SAND HARBOR, Nev. — Just after dawn on Sunday, with a white moon still visible over mountain-ringed Lake Tahoe, Fred Jackson maneuvered his small boat into clear water about 35 feet deep.
“Hard right — back up,” said his nephew, Justin Pulliam, standing on the edge of the boat and peering at a shadow at the bottom of the lake.
“You got it?” Mr. Jackson asked.
Soon his nephew was pulling up a trap containing a couple of dozen crayfish, the day’s first harvest. But more significant, it was the first act of commercial fishing in Lake Tahoe since the overexploitation and extinction of the Lahontan cutthroat trout led the authorities to ban all but recreational fishing here in the 1930s.
Last week, Nevada authorized the commercial trapping of crayfish after Mr. Jackson and a local scientist persuaded state authorities that it would be good business. And not only that, it would improve the famed, though vulnerable, water clarity of one of America’s greatest natural treasures.
Introduced to Lake Tahoe more than a century ago, the crayfish population has swelled to 280 million, up from 200 million just six years ago. The crustacean lives, eats and excretes in the lake’s shallow waters, contributing to algae growth, which clouds the water. Reducing their numbers would help keep the lake blue.
Commercial fishing’s resumption here seems to be riding a confluence of trends. Some environmentalists are exhorting people to combat the growing problem of harmful, invasive species by eating them. Crayfish harvesting is also in keeping with the more established locavore movement, which steers diners to locally grown food.

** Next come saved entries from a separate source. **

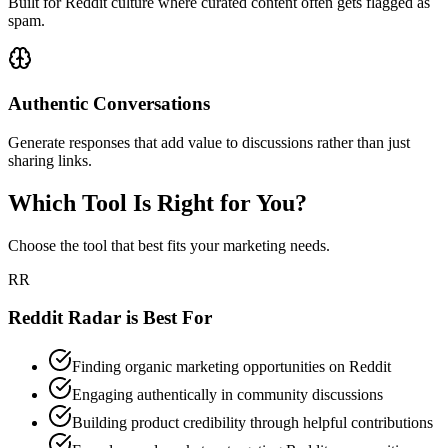
Built for Reddit culture where curated content often gets flagged as
spam.
Authentic Conversations
Generate responses that add value to discussions rather than just
sharing links.
Which Tool Is Right for You?
Choose the tool that best fits your marketing needs.
RR
Reddit Radar is Best For
Finding organic marketing opportunities on Reddit
Engaging authentically in community discussions
Building product credibility through helpful contributions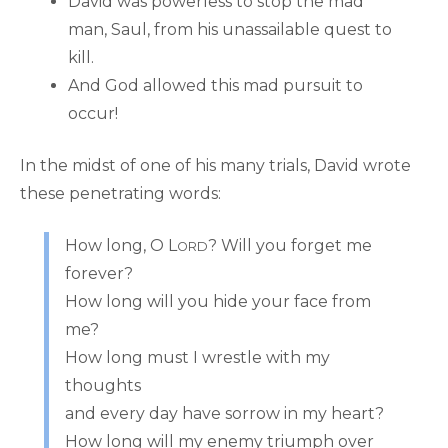
David was powerless to stop the mad
man, Saul, from his unassailable quest to
kill.
And God allowed this mad pursuit to
occur!
In the midst of one of his many trials, David wrote
these penetrating words:
How long, O L
? Will you forget me
ORD
forever?
How long will you hide your face from
me?
How long must I wrestle with my
thoughts
and every day have sorrow in my heart?
How long will my enemy triumph over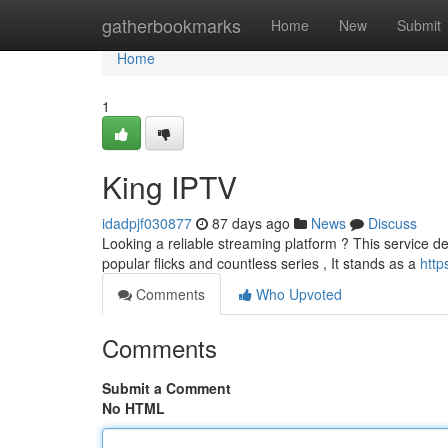
Home
gatherbookmarks
Home
New
Submit
Home
1
King IPTV
idadpjf030877
87 days ago
News
Discuss
Looking a reliable streaming platform ? This service de
popular flicks and countless series , It stands as a
http
Comments
Who Upvoted
Comments
Submit a Comment
No HTML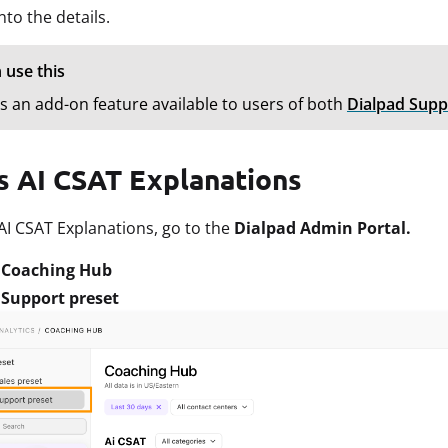
into the details.
 use this
is an add-on feature available to users of both
Dialpad Supp
s AI CSAT Explanations
AI CSAT Explanations, go to the
Dialpad Admin Portal.
t
Coaching Hub
t
Support preset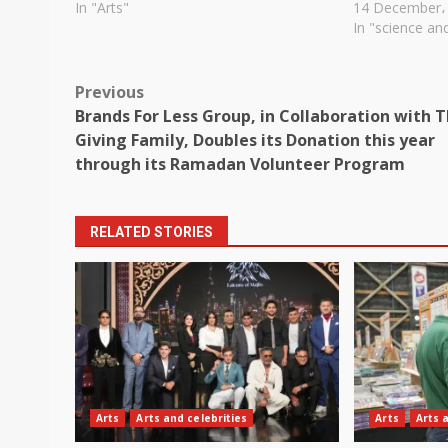
In "Arts"
14 December،
In "science an
Post
Previous
Brands For Less Group, in Collaboration with 
navigation
Giving Family, Doubles its Donation this year
through its Ramadan Volunteer Program
RELATED STORIES
Arts
Arts and celebrities
Arts
Arts 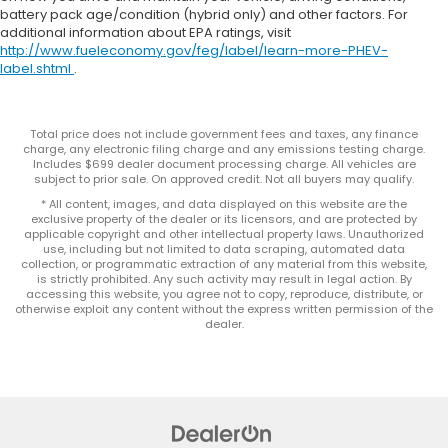
battery pack age/condition (hybrid only) and other factors. For
additional information about EPA ratings, visit
http://www.fueleconomy.gov/feg/label/learn-more-PHEV-
label.shtml
.
Total price does not include government fees and taxes, any finance
charge, any electronic filing charge and any emissions testing charge.
Includes $699 dealer document processing charge. All vehicles are
subject to prior sale. On approved credit. Not all buyers may qualify.
* All content, images, and data displayed on this website are the
exclusive property of the dealer or its licensors, and are protected by
applicable copyright and other intellectual property laws. Unauthorized
use, including but not limited to data scraping, automated data
collection, or programmatic extraction of any material from this website,
is strictly prohibited. Any such activity may result in legal action. By
accessing this website, you agree not to copy, reproduce, distribute, or
otherwise exploit any content without the express written permission of the
dealer.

In Nevada, made up mostly of desert, the impending availability of a local seafood has made headlines in Reno, less than an hour’s drive northeast. Sierra Gold Seafood, a wholesaler that will sell Mr. Jackson’s crayfish, trucks in all its products from hundreds of miles away — everything except the Lake Tahoe crayfish now.
“This is it, man,” said Brandon Crowell, whose family owns Sierra Gold, adding that 40 restaurants and casinos in the Reno area had already put in orders.
At 250 square miles, Lake Tahoe is North America’s largest alpine lake, straddling the Nevada-California line. Commenting on the reflection of the surrounding snow-capped mountains on the lake’s “still surface,” Mark Twain wrote that “it must surely be the fairest picture the whole world affords.” But overuse and overdevelopment led to the rapid degradation of its crystal blue water in the 1970s and ’80s, a problem highlighted by President Bill Clinton during a summit meeting on environmental issues held here in 1997.
Since 2000, perhaps because of efforts to control runoff from surrounding areas into the lake, the lake’s deep water quality has stopped declining, experts say. According to the Tahoe Research Environmental Center at the University of California, Davis, which has been measuring Lake Tahoe’s water clarity since 1968, it is now clear down to nearly 69 feet, compared with 67 feet in 2000. In 1968, it was clear down to 102 feet.
But in the most recent years, the clarity of the water near the shoreline has “gotten considerably worse,” said John Reuter, the center’s associate director. Besides crayfish, other newer invasive species found in shallower waters, including Asian clams and Eurasian watermilfoil, an aquatic weed, are causing the clarity to deteriorate.
The League to Save Lake Tahoe, a 55-year-old private organization that engages in conservation activities, including sending volunteers to uproot Eurasian watermilfoil, said the new rules guiding crayfish harvesting are strict enough to protect the lake’s environment and recreational use.
“There is the ability to actually eradicate that species from the lake,” said Darcie Goodman-Collins, the group’s executive director.
Kristi Boosman, a spokeswoman for the Tahoe Regional Planning Agency, the bistate board that oversees the lake, said that eradication was “an unrealistic expectation” but hoped that harvesting would put a dent in the current population. (California is taking a “wait-and-see approach” toward commercial harvesting on its side of the lake, Ms. Boosman said.)
Ms. Boosman predicted more people would apply for crayfish permits if “Mr. Jackson is successful,” adding, “frankly, there are plenty of crayfish to go around.”